- But de l'exercice
D'après le texte sur l'ADERLY, depuis quelle année l'association mène-t-elle son action de promotion économique et territoriale à Lyon ?

- Texte présenté

Le volet économique de la démarche est fortement soutenu par l’ADERLY, qui prône le dépassement des problèmes urbains et des potentialités de l’agglomération pour souligner la nécessité d’un positionnement international et européen de la métropole (voir infra, Section 3). L’ADERLY fournit en effet plusieurs contributions au débat.

D’abord, elle dresse un état des lieux des points forts de l’économie lyonnaise en matière de spécialisation sectorielle dans les domaines d’activités de haute technologie (ingénierie nucléaire, chimie fine, pharmacie et phytosanitaire, biotechnologies, matériaux composites, électronique et informatique) et de nouveaux équipements lyonnais à vocation économique (pôle d’activités internationales du Quai A. Lignon 269 , gare TGV de la Part Dieu, parc des expositions Eurexpo, biopôle de Gerland en cours de réalisation autour du site de l’ENS 270 ). Celui-ci constitue à la fois une sorte de premier diagnostic économique du territoire local et une forme de bilan de l’action de promotion économique et territoriale déployée à Lyon par l’ADERLY depuis 1974 (ADERLY, 1984b).

Les chambres consulaires rendent compte quant à elles de leurs actions en faveur du commerce, des entreprises industrielles et de l’artisanat dans l’agglomération, mais ne participent pas directement à la réflexion stratégique concernant les orientations à donner au développement économique local 271 . Seule l’ADERLY propose des pistes concrètes pour orienter la définition d’une stratégie d’action, qualifiées de « moyens d’une ambition » (AGURCO, 1984a). Il s’agit en fait de la présentation des deux axes de politique économique dans lesquels s’engage alors l’association : faire de Lyon une ville internationale, doublée d’une métropole technopolitaine (ADERLY, 1984b).

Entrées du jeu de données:
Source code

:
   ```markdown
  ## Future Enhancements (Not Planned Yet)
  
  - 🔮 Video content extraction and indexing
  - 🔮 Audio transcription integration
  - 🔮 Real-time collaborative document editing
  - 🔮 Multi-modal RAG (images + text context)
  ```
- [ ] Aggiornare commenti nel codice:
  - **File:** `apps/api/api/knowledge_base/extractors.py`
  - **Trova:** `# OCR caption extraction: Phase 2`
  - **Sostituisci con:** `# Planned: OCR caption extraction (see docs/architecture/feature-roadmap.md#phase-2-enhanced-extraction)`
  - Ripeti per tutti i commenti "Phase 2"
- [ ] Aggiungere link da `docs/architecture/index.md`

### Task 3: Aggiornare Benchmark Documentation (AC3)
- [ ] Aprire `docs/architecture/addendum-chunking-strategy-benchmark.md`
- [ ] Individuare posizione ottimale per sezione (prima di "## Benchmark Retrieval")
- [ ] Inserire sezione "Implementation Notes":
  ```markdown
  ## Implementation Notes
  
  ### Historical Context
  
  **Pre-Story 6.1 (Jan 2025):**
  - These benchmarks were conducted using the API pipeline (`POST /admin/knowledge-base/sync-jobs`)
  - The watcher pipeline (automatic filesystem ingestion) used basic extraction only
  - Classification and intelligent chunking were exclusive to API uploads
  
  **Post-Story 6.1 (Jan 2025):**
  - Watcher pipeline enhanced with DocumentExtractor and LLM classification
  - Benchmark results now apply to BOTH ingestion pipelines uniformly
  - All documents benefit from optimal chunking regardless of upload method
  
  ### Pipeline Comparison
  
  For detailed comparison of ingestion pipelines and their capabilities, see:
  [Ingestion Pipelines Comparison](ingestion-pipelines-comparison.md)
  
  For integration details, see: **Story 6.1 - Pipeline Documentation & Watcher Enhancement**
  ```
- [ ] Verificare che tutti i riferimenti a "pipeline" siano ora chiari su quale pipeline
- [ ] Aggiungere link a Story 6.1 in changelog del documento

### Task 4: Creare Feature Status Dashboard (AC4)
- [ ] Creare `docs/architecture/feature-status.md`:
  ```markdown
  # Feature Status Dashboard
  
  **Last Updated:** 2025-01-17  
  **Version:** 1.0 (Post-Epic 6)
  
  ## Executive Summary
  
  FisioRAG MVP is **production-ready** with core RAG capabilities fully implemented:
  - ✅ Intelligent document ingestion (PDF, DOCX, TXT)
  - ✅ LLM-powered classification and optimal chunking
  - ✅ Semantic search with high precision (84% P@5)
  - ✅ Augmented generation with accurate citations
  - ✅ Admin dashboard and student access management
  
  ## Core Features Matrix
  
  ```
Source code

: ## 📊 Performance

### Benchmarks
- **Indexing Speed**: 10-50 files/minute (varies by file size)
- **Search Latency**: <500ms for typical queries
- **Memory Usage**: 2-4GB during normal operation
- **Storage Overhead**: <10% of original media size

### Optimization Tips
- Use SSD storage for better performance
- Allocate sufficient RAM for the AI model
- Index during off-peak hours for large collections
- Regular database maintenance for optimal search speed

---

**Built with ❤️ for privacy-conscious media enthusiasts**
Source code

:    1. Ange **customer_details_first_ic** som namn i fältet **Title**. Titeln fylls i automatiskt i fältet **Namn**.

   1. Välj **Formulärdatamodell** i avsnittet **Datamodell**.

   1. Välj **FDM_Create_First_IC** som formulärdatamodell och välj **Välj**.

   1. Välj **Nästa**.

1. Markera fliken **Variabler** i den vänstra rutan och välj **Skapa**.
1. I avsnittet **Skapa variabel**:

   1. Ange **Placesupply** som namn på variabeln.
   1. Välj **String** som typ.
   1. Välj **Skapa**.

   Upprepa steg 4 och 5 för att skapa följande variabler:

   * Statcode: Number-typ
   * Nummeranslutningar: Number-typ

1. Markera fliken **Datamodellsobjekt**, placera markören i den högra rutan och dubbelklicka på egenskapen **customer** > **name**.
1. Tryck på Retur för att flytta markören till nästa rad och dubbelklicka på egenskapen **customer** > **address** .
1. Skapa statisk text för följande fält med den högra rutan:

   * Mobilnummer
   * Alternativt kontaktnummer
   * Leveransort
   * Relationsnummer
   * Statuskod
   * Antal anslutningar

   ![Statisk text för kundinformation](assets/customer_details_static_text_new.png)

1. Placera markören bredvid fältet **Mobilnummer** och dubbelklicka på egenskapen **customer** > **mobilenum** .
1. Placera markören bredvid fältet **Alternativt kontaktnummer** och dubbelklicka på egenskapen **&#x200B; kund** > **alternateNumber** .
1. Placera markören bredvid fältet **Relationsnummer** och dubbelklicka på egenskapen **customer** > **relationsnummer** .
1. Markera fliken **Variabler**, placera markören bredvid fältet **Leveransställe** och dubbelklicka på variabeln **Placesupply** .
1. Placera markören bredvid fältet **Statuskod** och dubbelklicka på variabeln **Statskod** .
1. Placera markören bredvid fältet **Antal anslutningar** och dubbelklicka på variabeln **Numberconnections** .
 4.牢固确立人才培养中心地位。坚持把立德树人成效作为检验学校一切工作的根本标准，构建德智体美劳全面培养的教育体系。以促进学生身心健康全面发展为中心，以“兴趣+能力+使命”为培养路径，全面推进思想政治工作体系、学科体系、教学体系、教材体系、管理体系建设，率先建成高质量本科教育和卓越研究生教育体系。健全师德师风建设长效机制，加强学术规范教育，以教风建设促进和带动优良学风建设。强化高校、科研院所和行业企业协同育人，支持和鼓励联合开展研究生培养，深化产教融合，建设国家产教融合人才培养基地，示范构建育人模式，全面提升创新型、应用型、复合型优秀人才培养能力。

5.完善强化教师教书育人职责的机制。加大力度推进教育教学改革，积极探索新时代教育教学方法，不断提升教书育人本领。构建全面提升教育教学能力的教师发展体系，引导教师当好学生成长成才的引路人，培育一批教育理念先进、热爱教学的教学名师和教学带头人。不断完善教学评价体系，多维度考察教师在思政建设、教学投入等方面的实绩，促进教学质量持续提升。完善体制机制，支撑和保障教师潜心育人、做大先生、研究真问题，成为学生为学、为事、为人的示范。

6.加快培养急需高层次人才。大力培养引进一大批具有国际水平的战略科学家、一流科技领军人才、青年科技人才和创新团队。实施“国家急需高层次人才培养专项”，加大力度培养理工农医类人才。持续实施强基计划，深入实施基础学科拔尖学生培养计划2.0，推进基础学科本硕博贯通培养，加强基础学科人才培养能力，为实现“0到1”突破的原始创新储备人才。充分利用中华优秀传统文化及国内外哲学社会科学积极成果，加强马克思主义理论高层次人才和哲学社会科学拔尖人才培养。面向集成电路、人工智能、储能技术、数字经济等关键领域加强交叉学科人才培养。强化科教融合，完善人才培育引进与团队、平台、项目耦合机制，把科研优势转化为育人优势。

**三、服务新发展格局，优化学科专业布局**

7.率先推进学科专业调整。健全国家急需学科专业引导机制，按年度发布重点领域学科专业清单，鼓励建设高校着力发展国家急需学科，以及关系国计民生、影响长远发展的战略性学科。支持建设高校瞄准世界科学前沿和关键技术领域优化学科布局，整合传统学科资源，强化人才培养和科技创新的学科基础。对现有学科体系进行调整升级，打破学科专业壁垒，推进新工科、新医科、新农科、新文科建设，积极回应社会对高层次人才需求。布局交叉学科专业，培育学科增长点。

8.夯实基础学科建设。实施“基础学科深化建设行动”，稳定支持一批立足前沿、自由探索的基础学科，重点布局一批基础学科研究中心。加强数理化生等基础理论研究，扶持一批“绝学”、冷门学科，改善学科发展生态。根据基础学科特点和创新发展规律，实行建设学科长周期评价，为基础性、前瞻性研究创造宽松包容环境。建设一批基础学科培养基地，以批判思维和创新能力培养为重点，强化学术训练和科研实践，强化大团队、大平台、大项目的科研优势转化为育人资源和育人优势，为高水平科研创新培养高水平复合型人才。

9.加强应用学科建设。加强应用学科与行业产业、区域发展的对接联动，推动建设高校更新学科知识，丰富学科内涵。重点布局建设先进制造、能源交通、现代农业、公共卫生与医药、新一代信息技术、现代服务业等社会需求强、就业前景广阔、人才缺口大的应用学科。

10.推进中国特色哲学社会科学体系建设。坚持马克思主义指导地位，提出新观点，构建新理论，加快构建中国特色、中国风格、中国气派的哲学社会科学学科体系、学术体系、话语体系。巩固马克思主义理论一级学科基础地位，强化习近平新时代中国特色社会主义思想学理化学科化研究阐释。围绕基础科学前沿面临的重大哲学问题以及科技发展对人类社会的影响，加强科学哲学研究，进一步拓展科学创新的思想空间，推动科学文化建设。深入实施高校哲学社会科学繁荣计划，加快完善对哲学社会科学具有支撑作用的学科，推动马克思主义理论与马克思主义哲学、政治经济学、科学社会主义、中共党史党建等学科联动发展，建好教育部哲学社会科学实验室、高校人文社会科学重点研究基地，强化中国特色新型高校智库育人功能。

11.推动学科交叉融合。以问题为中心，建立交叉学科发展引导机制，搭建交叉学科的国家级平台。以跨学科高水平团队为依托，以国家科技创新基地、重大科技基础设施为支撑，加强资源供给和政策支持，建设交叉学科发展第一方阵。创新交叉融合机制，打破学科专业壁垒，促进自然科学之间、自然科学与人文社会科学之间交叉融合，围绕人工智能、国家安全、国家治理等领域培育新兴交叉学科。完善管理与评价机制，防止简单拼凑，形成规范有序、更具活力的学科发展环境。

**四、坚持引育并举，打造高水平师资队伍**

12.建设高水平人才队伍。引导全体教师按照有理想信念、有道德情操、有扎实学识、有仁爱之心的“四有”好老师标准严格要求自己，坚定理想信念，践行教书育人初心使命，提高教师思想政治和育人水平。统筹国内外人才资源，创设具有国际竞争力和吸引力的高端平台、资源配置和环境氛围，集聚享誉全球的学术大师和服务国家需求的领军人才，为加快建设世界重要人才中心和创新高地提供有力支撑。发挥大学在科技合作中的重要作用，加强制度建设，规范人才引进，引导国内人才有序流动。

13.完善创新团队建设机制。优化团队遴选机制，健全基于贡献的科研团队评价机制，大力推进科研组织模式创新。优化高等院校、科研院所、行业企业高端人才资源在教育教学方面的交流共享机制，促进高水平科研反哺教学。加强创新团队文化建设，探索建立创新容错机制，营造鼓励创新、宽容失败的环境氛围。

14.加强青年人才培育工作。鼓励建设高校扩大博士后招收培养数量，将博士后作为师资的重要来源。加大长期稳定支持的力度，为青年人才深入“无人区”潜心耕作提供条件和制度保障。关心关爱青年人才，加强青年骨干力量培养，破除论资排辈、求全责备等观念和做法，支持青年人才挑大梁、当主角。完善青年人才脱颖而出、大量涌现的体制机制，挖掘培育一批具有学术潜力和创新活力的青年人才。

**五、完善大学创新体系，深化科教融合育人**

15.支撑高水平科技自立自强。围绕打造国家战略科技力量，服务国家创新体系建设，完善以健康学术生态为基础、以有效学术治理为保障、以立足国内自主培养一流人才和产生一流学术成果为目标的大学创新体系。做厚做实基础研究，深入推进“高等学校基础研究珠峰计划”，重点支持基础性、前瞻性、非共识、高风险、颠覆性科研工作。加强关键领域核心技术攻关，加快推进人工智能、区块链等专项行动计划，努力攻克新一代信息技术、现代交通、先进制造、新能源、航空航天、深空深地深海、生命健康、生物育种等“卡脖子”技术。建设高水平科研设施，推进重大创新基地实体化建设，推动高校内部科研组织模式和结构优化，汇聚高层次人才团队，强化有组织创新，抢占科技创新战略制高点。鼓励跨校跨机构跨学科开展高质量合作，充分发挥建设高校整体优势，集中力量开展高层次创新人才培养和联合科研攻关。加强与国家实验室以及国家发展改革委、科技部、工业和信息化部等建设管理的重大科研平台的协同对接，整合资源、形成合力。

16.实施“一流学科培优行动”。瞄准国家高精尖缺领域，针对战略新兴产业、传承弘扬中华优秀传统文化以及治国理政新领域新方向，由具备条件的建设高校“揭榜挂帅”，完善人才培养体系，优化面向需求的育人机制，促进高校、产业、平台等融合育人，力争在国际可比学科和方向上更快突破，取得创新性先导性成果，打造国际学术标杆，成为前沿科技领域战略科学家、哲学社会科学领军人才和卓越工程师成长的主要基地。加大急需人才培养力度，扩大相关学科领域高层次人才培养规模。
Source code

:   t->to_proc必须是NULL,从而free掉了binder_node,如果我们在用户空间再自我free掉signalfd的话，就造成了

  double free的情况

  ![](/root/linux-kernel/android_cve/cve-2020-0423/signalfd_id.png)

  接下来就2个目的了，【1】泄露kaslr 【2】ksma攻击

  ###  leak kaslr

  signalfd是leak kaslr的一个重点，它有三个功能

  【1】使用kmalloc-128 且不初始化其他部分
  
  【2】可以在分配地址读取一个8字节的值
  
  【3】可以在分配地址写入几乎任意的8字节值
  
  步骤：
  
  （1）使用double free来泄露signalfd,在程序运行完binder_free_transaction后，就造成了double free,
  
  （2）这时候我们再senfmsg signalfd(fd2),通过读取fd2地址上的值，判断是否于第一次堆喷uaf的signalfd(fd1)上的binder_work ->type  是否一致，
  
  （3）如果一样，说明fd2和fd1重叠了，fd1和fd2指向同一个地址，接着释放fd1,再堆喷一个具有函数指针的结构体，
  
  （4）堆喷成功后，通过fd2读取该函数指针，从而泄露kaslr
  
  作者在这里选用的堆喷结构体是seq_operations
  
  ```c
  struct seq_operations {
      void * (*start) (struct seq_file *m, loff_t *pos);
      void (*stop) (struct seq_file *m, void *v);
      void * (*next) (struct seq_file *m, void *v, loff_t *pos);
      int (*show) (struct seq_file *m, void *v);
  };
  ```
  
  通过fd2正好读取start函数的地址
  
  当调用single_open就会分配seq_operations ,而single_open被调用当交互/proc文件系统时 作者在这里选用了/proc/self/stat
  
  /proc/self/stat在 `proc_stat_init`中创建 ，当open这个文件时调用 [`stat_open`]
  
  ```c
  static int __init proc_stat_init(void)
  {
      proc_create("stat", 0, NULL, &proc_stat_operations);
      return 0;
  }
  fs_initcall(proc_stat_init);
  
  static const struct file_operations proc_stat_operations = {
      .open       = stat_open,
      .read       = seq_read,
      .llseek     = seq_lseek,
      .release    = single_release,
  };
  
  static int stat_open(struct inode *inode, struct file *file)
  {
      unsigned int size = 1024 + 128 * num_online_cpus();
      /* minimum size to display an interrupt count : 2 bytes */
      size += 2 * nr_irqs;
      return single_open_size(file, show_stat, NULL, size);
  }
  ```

- Solution proposée
Depuis 1974.